Photo Credit: sabbathrestmagazine.com
The father wound sets us up for relational handicaps, but the "mother wound" cripples our sense of self and well-being. I read the article I linked in the opening sentence "Why it’s Crucial for Women to Heal the Mother Wound" by Bethany Webster. This sort of article is so very shaking and upsetting to me because I have not one but TWO mothers: one who lives a parallel life in Korea and an adoptive mother who has been estranged from me for many years. Add on to that significance of the fact that I am a mother to a daughter.

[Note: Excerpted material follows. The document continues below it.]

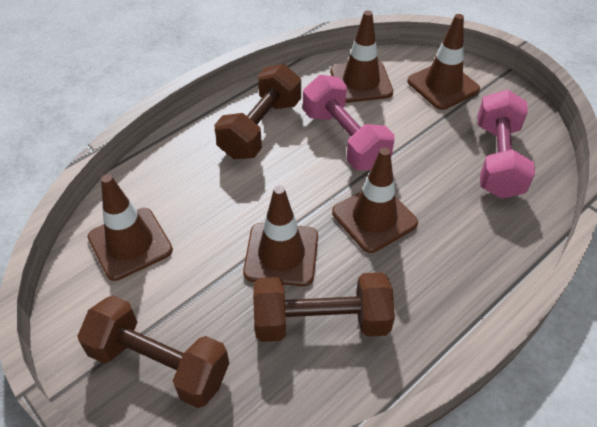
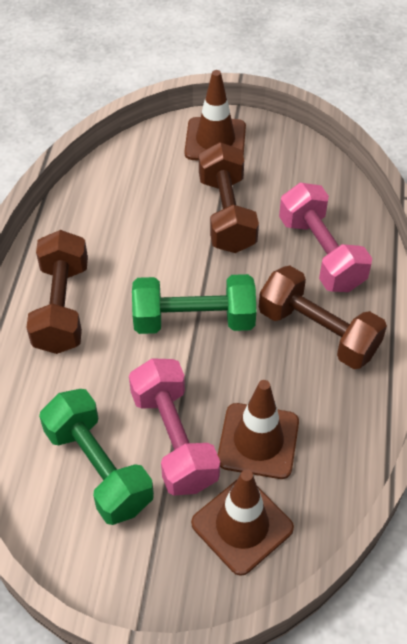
brown traffic cone: [88,174,173,281] [243,185,318,286] [330,10,393,103] [332,148,418,253] [407,14,480,110] = 5 -> [184,70,246,161] [191,470,294,576] [218,380,299,479] = 3
green dumbbell: none = 0 -> [39,389,154,525] [132,274,257,334] = 2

It's true. I find myself feeling a sense of shame every time I admit to my daughter with emotion in my voice that I will never be perfect... that I have feelings too. I feel the weight of every word I say and don't say. I know how much potential I have to emotionally handicap my daughter. There's never a moment that I feel the quality of the influence I have on her.
The truth for me is that I cannot heal my mother wound, at least not without some dialogue. Spiritually, I do my best to forgive and to bless what I cannot resolve with my mothers. I have two obligations and measures worth of baggage, loyalty and respect. But I've stopped handing them the power over my feeling of well-being. They do not determine how I feel about myself. I don't make excuses for them. I name the way they damaged me. I didn't make a silent vow that I couldn't be okay until everything was copacetic with my mothers. I knew better than to put such an impossible stipulation on my health.
When I see anything weak or unsightly in my daughter, I immediately take stock through my mental file cabinet of my mistakes with her and try to assign my mistakes to her faults. By God's grace, not all of her imperfects fall on my shoulders- but most do. It's just the reality of the situation. We are just too close to each other for her not to absorb some of me that I wish could just keep to my self.
I guess my situation is a hybrid to the blended family situations of today. Fifty percent of families in America today are blended families. That means, excluding deceased parents, each child potentially has two mothers. I do my best to train my daughter to respect her stepmother and to give her grace. I do my best to help her give her stepmother the benefit of the doubt. I try to impart on her that it is ok to see us make mistakes and that they are ours to shoulder- not hers.
But that's assuming that an eight year old understands what I speak of and how she might go about making herself impervious the free radicals I've shared with her. The one thing I really really truly didn't want to pass on. I know I'm not perfect. I remember that one time I sat in the hallway pregnant and crying to my black cat "How can I be a mother to a girl?" It was as if I knew she was going to be damaged by me even before she was part of this world.
It's no mistake that my disastrous relationships with my mothers have set the stage for me to shy away from making female friends. But according to the article, Bethany suggests that friendships where women can support each other and let each other vent and mourn our wounds are the best safeguards against passing on the mothering uglies to our daughters. What is a Meredith to do?
For now, I cry out to God. He aches to fill in the void... as many as I have. But he will only step in if I invite him and invoke his relationship with me. He can cover the sins of my mothers and of my own. He can be that protection, the anti-oxidant that protects my daughter from my free radicals. There is no option to be apart because abandonment is another type of pain. We- are in a conundrum of not wanting to damage and yet not wanting to abandon our children. Lord help us.
So- if you didn't already feel down- I can only imagine you're already there by this sentence. I'm sorry for that. But let me pray over you that God would bless your relationship with your mothers and your daughters. I ask that God supply us with an extra helping of peace, humility, self love and grace so that we may give the surplus to our own children. God made mothers not out of dust but out of flesh so they could feel genuinely and so we could be set apart from the rest of creation. Let us live up to the expectation that we be the crown of his creation. He wills it so. Passing on God's love to you~ Amen.